Load Balancing

What is Load Balancing?

A load balancer distributes incoming network traffic across multiple backend servers. It is one of the most fundamental building blocks of scalable systems. Without a load balancer, a single server is both a bottleneck and a single point of failure.

                     ┌──→ Server 1
Client ──→ [Load    ]├──→ Server 2
            Balancer ├──→ Server 3
                     └──→ Server 4

Load balancers serve two primary purposes:

Distribution — spread traffic evenly so no single server is overwhelmed
Availability — if a server dies, the load balancer stops sending it traffic and the remaining servers absorb the load

Layer 4 vs Layer 7 Load Balancing

Load balancers operate at different layers of the network stack, and the choice between them has significant implications.

Layer 4 (Transport Layer)

L4 load balancers make routing decisions based on TCP/UDP information: source IP, destination IP, source port, and destination port. They never inspect the application payload.

** DATASET RECORDS **
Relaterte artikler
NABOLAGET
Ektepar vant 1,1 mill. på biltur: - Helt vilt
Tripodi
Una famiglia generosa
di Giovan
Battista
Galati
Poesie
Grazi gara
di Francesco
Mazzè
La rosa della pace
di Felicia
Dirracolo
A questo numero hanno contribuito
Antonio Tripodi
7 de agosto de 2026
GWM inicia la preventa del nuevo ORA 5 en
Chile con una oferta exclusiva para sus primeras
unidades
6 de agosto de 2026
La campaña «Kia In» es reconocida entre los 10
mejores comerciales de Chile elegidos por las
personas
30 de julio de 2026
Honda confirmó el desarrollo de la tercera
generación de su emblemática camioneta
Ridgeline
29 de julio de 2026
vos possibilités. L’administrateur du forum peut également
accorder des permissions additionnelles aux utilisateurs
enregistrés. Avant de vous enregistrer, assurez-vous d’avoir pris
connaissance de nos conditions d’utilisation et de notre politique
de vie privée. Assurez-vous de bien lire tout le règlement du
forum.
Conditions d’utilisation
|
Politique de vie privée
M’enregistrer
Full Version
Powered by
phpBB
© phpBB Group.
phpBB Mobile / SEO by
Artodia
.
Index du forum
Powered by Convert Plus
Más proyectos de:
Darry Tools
* * *
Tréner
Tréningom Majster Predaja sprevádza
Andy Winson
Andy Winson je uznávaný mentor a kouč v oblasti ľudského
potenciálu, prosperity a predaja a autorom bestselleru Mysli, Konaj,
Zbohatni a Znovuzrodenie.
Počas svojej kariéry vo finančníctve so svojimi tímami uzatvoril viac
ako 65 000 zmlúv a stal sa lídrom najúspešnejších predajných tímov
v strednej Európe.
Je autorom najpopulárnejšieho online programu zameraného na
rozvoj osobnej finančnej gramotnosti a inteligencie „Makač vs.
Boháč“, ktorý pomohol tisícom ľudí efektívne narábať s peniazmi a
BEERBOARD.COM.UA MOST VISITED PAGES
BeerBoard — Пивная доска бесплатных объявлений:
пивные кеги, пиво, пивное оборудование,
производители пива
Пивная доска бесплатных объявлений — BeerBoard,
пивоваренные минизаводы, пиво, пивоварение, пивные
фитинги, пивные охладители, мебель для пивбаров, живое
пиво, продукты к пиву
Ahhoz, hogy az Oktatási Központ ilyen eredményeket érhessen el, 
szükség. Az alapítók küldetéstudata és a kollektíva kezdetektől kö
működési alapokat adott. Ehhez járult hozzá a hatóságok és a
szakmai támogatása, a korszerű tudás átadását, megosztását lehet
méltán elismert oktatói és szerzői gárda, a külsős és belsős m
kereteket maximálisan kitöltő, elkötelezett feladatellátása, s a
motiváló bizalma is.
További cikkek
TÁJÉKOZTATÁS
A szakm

** EXERCISE PROMPT **
Rewrite the load balancing page from "Distribution — spread" to "4 (Transport Layer)", swapping "traffic" for "requests".

** RESULT FOR THIS TASK **
Distribution — spread requests evenly so no single server is overwhelmed
Availability — if a server dies, the load balancer stops sending it requests and the remaining servers absorb the load

Layer 4 vs Layer 7 Load Balancing

Load balancers operate at different layers of the network stack, and the choice between them has significant implications.

Layer 4 (Transport Layer)